Metabolomics Masterclass: Cutting-Edge Techniques for Single Cell Analysis and Precision Health at Scale
Session 1:
The fundamental unit of a living organism is the single cell. What are the benefits and issues with pushing towards single cell measurements? The overarching goal is to provide an understanding of why discovery based single cell analysis is important and achievable. Several example applications highlight single cell metabolites including amino acids, small bio-active neuropeptides and neurotransmitters. Metabolites in individual cells were characterized using capillary electrophoresis (CE) with MRM MS with the QqQ-MS. The sample preparation steps were performed in vial inserts in the CE system to reduce the solution requirements of the autosampler to ~2 µL. Other changes to the system include a nanointerface and a mechanically tapered capillary tip for optimized detectability. The CE-nanoESI-QqQ MS system demonstrated detection limits at the single attomole level for a range of amino acids and transmitters. We characterize a range of cells including Aplysia californica neurons, rodent neurons, transplant-quality islets, and individual endocrine cells. The combination of nanovial CE-nanoESI-QqQ MS, interface, auto sampler, and fast MRM measurements enables high-throughput, high-sensitivity, and robust metabolite analysis of single cells.
Key learning objectives
- Why single cell assays provide key details
- How to prepare single cells for measurements
- Why CE/MS works well for single cell metabolomics
- Benefits of a targeted QQQ approach
- How to reduce sample volumes
- On going optimization of CEMS interface
- Quantify differences in metabolic levels between cells
- Scientists in the life sciences, with a focus on discovery, or a need for large-scale analyses
Who should attend?
- Discovery groups involved with identifying and quantifying biomarkers. Researchers who are sample limited.
Session 2:
Untargeted metabolomics and lipidomics have traditionally been seen as primarily academic pursuits, often dismissed in clinical research due to perceived challenges in scalability and reproducibility. However, the emergence of precision health, which relies on the concept of digital twins—comprehensive digital representations of the complete molecular content of biological specimens—necessitates the use of untargeted approaches. These methods, in theory, offer the potential to explore an extensive chemical space. But what does it take to implement such analyses on a large scale, aiming both for accuracy in quantification and extensive identification? This presentation will highlight the key lessons learned from the Swiss Personalized Health Initiative.
Key learning objectives
- Why is QTOF technology ideally suited for untargeted analyses, both for metabolites and lipidomics
- What are the critical factors to perform large scale LC-MS (LC, MS, DDA)

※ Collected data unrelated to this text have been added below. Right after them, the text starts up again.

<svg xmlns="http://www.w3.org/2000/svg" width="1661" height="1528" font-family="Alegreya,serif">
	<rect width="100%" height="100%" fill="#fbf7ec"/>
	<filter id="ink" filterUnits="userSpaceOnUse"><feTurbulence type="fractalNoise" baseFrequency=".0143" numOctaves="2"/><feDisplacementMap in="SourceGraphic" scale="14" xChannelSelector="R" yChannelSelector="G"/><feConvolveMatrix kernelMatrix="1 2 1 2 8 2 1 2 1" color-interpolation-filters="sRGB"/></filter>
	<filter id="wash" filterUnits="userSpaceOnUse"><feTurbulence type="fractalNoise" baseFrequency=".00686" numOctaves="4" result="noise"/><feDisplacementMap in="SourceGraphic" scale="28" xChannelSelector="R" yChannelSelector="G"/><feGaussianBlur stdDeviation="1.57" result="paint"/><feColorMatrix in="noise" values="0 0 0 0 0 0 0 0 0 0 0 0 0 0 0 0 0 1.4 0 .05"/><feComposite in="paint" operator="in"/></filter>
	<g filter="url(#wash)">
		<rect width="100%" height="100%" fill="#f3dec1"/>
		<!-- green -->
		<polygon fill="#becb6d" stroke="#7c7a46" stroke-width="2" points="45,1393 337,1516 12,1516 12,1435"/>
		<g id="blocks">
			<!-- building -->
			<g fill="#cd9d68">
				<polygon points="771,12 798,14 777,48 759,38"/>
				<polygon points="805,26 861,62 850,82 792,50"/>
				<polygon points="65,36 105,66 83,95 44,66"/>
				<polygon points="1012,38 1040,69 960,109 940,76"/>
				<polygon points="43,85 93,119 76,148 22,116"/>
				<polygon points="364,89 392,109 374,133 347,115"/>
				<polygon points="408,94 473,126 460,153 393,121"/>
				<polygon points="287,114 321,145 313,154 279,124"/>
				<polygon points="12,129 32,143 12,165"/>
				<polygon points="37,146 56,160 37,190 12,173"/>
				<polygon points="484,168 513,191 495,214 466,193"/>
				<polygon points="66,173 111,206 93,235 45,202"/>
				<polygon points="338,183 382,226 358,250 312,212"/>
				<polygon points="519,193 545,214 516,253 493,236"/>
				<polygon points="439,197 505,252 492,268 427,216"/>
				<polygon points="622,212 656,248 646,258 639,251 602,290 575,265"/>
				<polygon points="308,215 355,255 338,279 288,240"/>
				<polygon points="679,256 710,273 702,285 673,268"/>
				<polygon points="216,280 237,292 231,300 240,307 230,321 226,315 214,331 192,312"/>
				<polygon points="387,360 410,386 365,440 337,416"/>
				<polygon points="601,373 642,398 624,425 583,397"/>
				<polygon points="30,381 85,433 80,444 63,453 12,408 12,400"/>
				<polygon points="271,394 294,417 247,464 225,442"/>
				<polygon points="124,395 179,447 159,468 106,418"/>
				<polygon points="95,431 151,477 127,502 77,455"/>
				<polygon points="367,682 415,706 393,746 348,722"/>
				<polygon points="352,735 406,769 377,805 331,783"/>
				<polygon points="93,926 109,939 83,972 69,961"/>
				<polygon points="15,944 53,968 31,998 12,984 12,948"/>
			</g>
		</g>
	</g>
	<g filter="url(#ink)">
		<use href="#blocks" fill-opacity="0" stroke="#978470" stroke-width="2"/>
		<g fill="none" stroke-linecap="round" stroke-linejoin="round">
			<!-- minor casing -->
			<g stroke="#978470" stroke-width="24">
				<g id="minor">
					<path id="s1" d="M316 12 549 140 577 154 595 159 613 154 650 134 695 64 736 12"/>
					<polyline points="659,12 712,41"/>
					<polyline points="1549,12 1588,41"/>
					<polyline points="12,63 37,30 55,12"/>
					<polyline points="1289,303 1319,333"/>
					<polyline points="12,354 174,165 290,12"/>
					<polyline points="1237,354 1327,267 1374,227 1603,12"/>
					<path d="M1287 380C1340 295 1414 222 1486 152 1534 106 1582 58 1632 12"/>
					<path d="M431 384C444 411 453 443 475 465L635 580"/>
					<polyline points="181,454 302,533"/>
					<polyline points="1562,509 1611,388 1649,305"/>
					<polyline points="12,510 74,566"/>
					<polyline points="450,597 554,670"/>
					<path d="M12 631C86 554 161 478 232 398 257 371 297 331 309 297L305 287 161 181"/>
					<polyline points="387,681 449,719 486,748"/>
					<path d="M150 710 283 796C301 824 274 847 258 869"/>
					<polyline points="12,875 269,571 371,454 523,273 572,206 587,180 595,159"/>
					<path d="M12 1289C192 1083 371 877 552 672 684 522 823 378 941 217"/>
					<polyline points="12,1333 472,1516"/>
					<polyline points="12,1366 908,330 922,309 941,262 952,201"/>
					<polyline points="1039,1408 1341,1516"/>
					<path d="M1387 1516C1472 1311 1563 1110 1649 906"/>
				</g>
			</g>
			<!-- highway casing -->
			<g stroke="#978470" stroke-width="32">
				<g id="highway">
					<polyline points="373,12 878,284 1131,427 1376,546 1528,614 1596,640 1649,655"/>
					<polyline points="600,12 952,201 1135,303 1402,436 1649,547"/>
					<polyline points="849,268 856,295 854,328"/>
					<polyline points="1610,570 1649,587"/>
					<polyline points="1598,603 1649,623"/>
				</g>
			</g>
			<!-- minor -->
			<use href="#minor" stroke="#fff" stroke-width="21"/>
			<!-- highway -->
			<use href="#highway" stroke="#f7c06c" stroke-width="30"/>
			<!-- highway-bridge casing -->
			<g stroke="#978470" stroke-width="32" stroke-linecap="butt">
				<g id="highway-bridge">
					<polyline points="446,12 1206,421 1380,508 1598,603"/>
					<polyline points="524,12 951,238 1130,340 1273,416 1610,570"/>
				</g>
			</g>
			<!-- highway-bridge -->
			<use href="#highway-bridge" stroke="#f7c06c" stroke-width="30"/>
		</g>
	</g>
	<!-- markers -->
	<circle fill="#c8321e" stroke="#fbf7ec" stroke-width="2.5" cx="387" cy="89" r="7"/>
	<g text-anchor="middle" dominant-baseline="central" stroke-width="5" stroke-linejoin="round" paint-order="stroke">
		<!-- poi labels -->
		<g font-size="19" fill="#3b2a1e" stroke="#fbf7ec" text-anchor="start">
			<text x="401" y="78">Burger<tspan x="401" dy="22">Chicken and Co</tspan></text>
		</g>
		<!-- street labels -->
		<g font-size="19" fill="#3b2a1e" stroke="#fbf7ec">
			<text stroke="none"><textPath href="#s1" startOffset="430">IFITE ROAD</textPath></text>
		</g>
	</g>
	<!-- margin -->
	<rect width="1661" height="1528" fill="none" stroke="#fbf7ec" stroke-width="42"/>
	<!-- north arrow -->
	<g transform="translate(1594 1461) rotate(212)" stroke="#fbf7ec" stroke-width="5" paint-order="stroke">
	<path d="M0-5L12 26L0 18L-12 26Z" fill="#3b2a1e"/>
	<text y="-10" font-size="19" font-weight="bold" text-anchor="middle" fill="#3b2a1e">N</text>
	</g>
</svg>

- Harmonization of large-scale data
Who should attend?
- Scientists in the life sciences, with a focus on discovery, or a need for large-scale analyses
Certificate of attendance
All webinar participants can request a certificate of attendance, including a learning outcomes summary, for continuing education purposes.
Speakers
Dr. Sweedler’s research interests focus on developing new lipidomics, metabolomics and peptidomics approaches for assaying small volume samples including new sampling approaches, miniaturized separations, and mass spectrometry. He has used these tools to characterize small molecules and peptides in a range of animal models across metazoan life and in samples as small as individual cells and cellular domains. Sweedler has published more than 500 manuscripts and presented more than 600 invited lectures. He has received numerous awards including the Instrumentation Award from the Analytical Division of the ACS, the Pittsburgh Analytical Chemistry Award, and the ACS Award in Analytical Chemistry. He is a fellow of both the American Association for the Advancement of Science and the American Chemical Society. He is currently the Editor-in-Chief for Analytical Chemistry.
Nicola Zamboni’s research pivots on investigating metabolism and its regulation, from cells to humans. The lab relies heavily on mass spectrometry to quantify levels and rates of conversion of metabolites. In parallel, it develops computational approaches to enable large-scale data acquisition and integration. The lab is embedded in the Swiss personalized health initiatives as main provider of metabolomics and lipidomics for clinical research.